* _WHAT TO WORK ON_
The entries must be set down again word for word; no pictures belong in the copy.

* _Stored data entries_
----
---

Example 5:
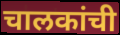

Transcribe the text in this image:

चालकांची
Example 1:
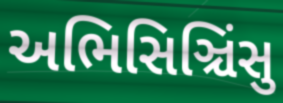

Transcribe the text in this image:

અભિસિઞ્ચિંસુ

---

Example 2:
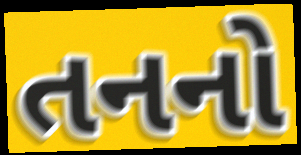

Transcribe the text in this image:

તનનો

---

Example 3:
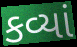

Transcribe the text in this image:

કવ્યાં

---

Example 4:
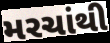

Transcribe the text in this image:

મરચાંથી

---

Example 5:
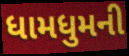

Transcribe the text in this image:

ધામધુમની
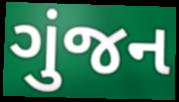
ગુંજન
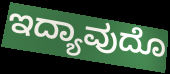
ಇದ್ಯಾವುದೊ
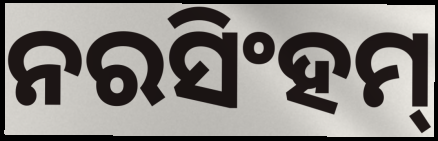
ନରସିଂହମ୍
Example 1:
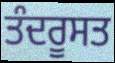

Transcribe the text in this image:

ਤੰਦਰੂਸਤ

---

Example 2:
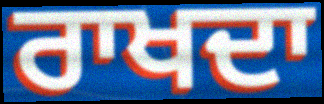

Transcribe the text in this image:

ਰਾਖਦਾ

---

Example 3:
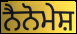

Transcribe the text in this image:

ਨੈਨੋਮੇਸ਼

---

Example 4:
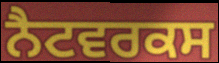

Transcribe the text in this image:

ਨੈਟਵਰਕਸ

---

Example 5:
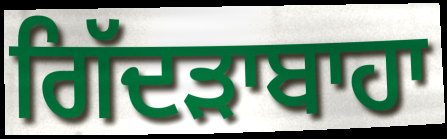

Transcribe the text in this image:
----
* _ANSWER TO THIS PROBLEM_
---

Example 5:

Transcribe the text in this image:

चालकांची
Example 1:

Transcribe the text in this image:

અભિસિઞ્ચિંસુ

---

Example 2:

Transcribe the text in this image:

તનનો

---

Example 3:

Transcribe the text in this image:

કવ્યાં

---

Example 4:

Transcribe the text in this image:

મરચાંથી

---

Example 5:

Transcribe the text in this image:

ધામધુમની
ગુંજન
ಇದ್ಯಾವುದೊ
ନରସିଂହମ୍
Example 1:

Transcribe the text in this image:

ਤੰਦਰੂਸਤ

---

Example 2:

Transcribe the text in this image:

ਰਾਖਦਾ

---

Example 3:

Transcribe the text in this image:

ਨੈਨੋਮੇਸ਼

---

Example 4:

Transcribe the text in this image:

ਨੈਟਵਰਕਸ

---

Example 5:

Transcribe the text in this image:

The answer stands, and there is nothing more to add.